4. Il résulte de l’instruction que M. A bénéficie d’un hébergement au 141 rue de Talma à Vitry-sur-Seine, dans le cadre de son accompagnement par le centre d’hébergement et de stabilisation Charonne – association Opellia, depuis le 15 mars 2024. Le contrat de séjour conclu entre M. A et le centre d’hébergement et de stabilisation Charonne – Oppelia précise qu’il s’agit d’une chambre individuelle en appartement partagé, en studio ou en hôtel conforme à la charte relative à la qualité des prestations hôtelières de la préfecture de Paris, que la chambre est louée par Charonne – Oppelia et que l’établissement peut être amené à modifier le lieu d’hébergement vers une autre chambre ou vers un autre hôtel. Par conséquent, en application des principes énoncés au point 3, la mesure d’expulsion sollicitée par le préfet de la région Île-de-France, préfet de Paris, est manifestement insusceptible de se rattacher à un litige relevant de la compétence de la juridiction administrative.

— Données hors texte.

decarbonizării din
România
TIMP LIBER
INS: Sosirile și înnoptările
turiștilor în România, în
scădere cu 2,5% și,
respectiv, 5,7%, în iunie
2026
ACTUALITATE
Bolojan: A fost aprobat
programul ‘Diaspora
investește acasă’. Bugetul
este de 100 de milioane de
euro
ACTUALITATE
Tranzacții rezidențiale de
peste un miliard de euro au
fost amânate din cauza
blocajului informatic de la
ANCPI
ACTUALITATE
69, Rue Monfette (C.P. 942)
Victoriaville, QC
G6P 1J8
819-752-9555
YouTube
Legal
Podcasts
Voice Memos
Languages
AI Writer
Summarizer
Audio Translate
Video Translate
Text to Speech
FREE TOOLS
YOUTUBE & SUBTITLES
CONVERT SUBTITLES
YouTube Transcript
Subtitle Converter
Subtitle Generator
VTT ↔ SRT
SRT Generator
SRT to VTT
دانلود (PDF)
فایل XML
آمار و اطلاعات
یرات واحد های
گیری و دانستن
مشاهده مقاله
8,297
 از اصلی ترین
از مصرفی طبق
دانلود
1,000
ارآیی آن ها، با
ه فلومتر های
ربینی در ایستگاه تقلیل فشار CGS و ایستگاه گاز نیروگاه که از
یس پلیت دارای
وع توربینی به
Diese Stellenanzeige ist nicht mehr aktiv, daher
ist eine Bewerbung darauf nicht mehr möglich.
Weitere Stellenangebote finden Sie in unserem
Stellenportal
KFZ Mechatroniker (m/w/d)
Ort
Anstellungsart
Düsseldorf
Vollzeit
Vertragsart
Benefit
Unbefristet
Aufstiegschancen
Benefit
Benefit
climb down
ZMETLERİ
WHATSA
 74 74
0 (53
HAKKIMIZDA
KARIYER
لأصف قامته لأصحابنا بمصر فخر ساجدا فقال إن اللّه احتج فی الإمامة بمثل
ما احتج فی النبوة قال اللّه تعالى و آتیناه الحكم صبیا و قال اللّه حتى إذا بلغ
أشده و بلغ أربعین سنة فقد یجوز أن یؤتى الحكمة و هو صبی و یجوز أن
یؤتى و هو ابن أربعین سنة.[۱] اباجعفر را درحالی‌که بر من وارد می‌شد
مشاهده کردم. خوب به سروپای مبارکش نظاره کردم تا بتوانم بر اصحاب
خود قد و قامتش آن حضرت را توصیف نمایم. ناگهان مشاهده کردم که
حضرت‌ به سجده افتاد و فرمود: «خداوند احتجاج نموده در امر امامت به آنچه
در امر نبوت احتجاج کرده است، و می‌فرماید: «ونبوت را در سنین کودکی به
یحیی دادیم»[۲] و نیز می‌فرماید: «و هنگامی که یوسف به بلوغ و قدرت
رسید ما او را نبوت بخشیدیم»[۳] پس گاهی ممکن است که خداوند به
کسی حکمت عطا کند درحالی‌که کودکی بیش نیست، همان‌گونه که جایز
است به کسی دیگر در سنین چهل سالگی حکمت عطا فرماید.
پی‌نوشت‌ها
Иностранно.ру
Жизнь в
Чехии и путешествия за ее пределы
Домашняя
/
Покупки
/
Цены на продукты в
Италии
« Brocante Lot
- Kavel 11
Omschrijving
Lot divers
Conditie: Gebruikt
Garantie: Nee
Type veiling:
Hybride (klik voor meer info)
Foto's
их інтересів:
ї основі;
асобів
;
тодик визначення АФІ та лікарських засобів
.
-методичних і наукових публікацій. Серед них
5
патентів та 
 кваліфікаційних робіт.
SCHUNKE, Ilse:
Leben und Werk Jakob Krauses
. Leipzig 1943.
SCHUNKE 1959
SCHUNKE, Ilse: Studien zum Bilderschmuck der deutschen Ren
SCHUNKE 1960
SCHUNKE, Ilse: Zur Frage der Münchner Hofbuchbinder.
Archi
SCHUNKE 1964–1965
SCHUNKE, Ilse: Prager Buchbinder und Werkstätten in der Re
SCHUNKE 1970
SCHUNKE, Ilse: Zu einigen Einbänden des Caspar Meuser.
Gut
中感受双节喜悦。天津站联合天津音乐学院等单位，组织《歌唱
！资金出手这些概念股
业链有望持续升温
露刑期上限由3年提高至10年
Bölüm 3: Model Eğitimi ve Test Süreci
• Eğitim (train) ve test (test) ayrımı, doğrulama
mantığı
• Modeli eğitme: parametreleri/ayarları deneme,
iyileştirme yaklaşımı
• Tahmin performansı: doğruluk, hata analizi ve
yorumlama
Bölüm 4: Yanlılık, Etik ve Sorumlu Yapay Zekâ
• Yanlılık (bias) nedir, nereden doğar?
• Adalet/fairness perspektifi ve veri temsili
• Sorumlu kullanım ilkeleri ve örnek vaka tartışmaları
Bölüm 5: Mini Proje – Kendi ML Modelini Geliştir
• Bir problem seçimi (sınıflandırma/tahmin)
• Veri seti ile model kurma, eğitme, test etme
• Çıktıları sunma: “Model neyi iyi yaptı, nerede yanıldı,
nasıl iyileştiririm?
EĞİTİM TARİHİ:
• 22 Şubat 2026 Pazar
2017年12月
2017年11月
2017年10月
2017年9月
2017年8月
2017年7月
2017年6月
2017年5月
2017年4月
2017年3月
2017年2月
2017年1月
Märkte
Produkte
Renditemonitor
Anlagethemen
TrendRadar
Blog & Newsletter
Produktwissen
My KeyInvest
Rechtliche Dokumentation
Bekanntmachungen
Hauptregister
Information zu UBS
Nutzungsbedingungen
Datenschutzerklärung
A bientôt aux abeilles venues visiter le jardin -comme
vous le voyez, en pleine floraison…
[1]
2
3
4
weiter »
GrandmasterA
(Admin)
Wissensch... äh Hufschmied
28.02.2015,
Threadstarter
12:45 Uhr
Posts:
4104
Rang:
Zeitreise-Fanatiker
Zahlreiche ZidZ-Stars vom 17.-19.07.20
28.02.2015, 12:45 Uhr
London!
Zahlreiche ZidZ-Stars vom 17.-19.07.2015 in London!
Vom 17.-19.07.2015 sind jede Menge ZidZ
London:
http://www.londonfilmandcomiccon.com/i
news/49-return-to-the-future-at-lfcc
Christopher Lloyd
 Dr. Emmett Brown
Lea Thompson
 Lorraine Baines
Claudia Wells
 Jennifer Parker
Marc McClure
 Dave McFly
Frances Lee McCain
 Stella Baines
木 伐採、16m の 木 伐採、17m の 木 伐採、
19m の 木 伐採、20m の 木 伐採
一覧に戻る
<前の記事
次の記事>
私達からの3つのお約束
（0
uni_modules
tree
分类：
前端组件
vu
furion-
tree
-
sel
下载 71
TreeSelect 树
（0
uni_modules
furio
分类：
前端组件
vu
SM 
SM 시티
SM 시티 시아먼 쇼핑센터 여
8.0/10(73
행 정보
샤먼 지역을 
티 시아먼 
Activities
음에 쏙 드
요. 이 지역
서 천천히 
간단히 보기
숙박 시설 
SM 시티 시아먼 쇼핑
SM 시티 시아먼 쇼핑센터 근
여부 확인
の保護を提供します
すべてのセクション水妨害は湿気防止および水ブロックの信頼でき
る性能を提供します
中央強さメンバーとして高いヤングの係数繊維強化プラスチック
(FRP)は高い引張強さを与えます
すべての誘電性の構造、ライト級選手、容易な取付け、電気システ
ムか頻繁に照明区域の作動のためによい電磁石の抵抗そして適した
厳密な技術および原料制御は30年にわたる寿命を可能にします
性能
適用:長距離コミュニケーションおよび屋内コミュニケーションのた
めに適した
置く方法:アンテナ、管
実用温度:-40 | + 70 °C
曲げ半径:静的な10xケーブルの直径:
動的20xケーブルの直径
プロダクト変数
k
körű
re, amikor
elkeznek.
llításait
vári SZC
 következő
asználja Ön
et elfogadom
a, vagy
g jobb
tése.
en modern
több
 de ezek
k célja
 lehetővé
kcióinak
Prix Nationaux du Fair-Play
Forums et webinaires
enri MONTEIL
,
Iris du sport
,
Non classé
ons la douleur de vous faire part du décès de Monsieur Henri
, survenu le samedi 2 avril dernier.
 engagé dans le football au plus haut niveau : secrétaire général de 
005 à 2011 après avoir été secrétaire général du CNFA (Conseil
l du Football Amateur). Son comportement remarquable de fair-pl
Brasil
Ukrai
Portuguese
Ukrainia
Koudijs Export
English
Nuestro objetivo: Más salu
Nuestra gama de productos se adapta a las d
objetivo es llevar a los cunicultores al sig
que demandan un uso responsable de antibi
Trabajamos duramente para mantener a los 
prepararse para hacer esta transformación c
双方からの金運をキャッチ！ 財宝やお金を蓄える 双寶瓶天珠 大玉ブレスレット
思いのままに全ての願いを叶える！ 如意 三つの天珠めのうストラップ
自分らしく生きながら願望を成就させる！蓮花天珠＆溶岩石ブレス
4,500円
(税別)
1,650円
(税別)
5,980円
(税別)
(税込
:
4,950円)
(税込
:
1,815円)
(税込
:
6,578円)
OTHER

5. Il résulte de ce qui précède que la requête du préfet de la région Île-de-France, préfet de Paris doit être rejetée comme portée devant une juridiction incompétente pour en connaître.
O R D O N N E :
Article 1er : La requête du préfet de la région Ile-de-France, préfet de Paris est rejetée.
Article 2 : La présente ordonnance sera notifiée à la ministre du travail, de la santé, des solidarités et des familles et à M. B A.
Copie sera adressée au préfet de la région Ile-de-France, préfet de Paris.
La juge des référés,
Signé : A. Jean
La République mande et ordonne à la ministre du travail, de la santé, des solidarités et des familles en ce qui la concerne et à tous commissaires de justice à ce requis en ce qui concerne les voies de droit commun, contre les parties privées, de pourvoir à l’exécution de la présente décision.